We considered that part of Galileo's legacy was to change the focus from objects' velocities (e.g. the terminal velocity that results when the air resistance force and gravitational force balance) to objects' accelerations. Starting with the notion of acceleration as "change in velocity over time", we considered that velocity was speed in a particular direction, and thus an object is accelerating if either its speed or its direction is changing.

We discussed the mass on an inclined plane experiment determining possible variables such as the mass of the object (which ideally in the absence of air resistance and friction should not affect the acceleration) and the angle of incline (which ideally changes the acceleration as g*sin(θ)).  Next we considered the displacement of the object as a function of time -- or in Galileo's case as a function of the amount of water issued from his water clock.  
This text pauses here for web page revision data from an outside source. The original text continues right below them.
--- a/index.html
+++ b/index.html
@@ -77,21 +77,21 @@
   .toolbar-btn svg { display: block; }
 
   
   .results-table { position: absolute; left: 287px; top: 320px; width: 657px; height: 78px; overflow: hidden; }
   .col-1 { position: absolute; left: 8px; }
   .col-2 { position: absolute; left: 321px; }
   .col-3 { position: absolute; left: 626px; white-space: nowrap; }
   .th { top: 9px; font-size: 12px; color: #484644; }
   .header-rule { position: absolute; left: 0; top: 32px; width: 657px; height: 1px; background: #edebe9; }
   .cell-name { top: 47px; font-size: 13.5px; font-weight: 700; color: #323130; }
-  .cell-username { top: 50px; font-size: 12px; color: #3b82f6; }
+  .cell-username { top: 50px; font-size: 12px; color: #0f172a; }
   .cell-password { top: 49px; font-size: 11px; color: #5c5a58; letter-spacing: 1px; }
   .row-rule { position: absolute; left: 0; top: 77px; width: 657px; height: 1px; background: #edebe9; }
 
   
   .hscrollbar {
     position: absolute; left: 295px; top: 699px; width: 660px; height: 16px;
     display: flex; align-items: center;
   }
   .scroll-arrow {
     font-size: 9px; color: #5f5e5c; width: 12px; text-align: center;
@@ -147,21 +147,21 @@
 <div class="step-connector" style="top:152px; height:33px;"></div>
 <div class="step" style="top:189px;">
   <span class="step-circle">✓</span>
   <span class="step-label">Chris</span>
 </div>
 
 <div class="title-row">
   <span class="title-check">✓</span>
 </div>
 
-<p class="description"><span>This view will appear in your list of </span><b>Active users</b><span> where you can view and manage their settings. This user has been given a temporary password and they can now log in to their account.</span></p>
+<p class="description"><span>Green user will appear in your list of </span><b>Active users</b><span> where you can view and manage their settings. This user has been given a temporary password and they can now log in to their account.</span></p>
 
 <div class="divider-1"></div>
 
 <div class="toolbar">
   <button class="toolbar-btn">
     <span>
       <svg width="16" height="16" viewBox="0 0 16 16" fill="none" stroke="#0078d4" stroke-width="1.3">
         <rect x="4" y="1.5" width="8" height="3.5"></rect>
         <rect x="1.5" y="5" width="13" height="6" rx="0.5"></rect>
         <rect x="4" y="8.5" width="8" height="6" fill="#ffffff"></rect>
Playing concepts like "final velocity", "average velocity", etc. against each other, we arrived at the following expression

x(t) = x₀ + v₀t + a t²/2

for the position as a function of time for an object experiencing constant acceleration, where x₀ is the initial position, v₀ is the initial velocity and a is the acceleration. We noted that this result had the form of a polynomial of order 2, a.k.a. a quadratic and when x₀=0 and v₀=0 it also has the form of a power-law (which we distinguished from an exponential behavior).
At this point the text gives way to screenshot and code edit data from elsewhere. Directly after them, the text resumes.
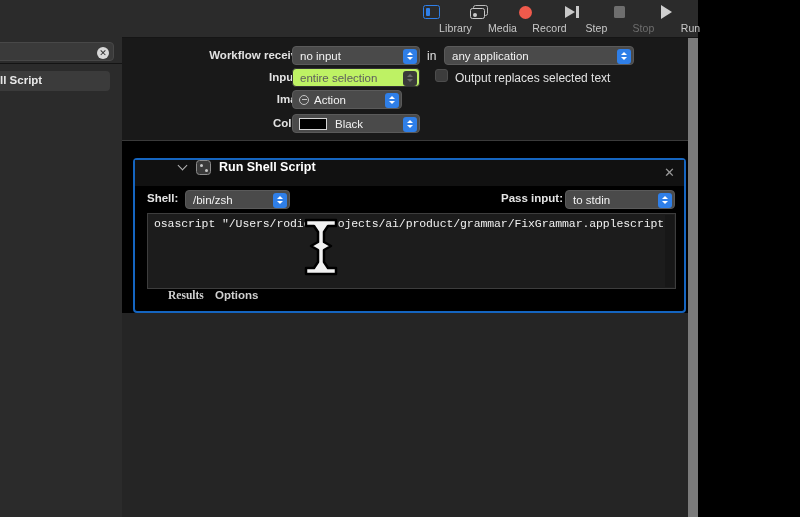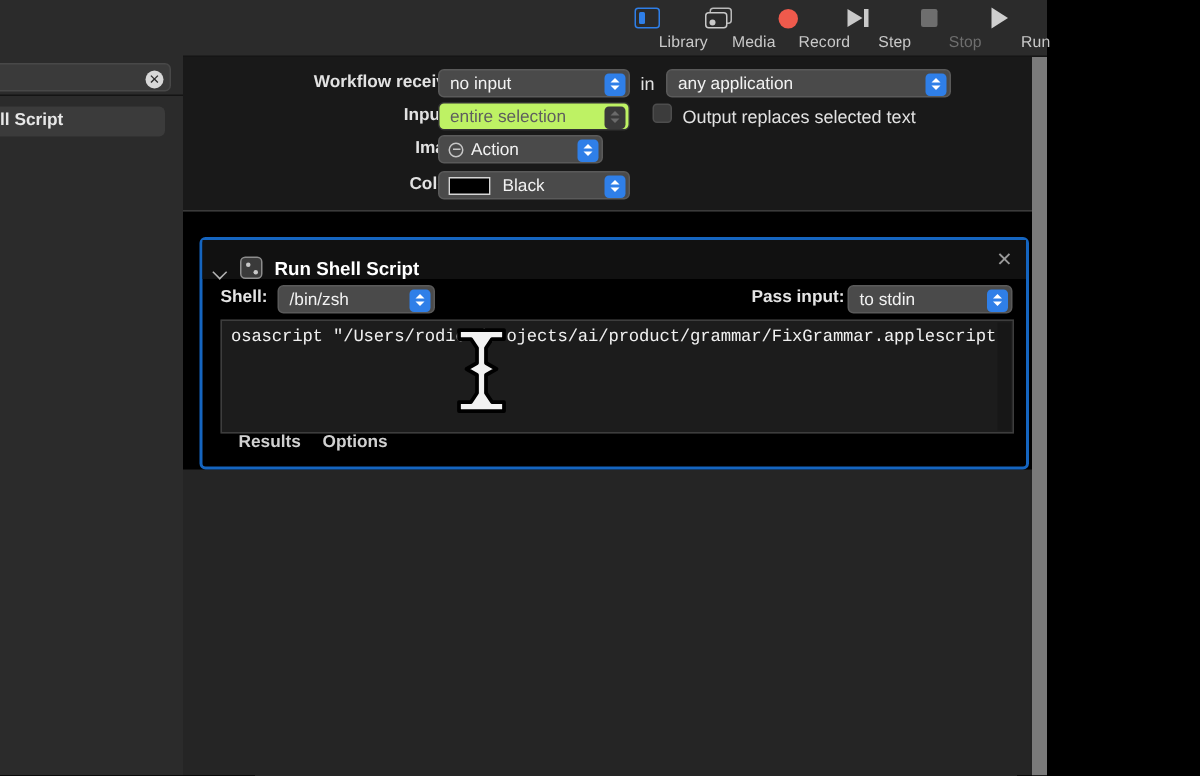--- a/index.html
+++ b/index.html
@@ -155,21 +155,21 @@
     background: #3c3c3c; border: 1px solid #4d4d4d; border-radius: 3px;
   }
 
   
   .action-panel {
     position: absolute; left: 133px; top: 158px; width: 553px; height: 155px;
     background: #000; border: 2px solid #1565c0; border-radius: 4px;
   }
   .ap-header {
     position: absolute; left: 0; top: 0; width: 100%; height: 26px;
-    background: #111; display: flex; align-items: flex-end;
+    background: #111; display: flex; align-items: flex-start; padding-left: 36px;
   }
   .disclosure {
     margin-left: 7px; width: 10px; height: 10px; position: relative;
   }
   .disclosure::after {
     content: ""; position: absolute; left: 1px; top: 2px;
     width: 6px; height: 6px;
     border-left: 1.6px solid #b5b5b5; border-bottom: 1.6px solid #b5b5b5;
     transform: rotate(-45deg);
   }
@@ -388,21 +388,21 @@
           </div>
       </div>
     </div>
 
     <div class="script-area">
       <div class="script-text"><span>osascript "/Users/rodion/projects/ai/product/grammar/FixGrammar.applescript"</span><span class="caret"></span></div>
       <div class="script-scroll"></div>
     </div>
 
     <div class="ap-tabs">
-      <div class="ap-tab" style="left:24px;">Results</div>
+      <div class="ap-tab" style="left:33px;font-family:Liberation Serif, serif;">Results</div>
       <div class="ap-tab" style="left:80px;">Options</div>
     </div>
 
   </div>
 
   <div class="v-scroll"></div>
 
   <div class="cursor">
     <svg width="46" height="66" viewBox="0 0 46 66">
       <g stroke="#000" stroke-width="2.5" fill="#f2f2f2" stroke-linejoin="round">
Finally, we considered another kind of experiment -- the "thought" experiment. Galileo could argue against some of the prevailing ideas about masses and speeds by considering dropping a "composite" object. Based on their arguments Galileo's opponents would be led to conclude that the composite object would fall at one speed if thought of as a single object and at a different speed if thought of as comprised of two or more objects.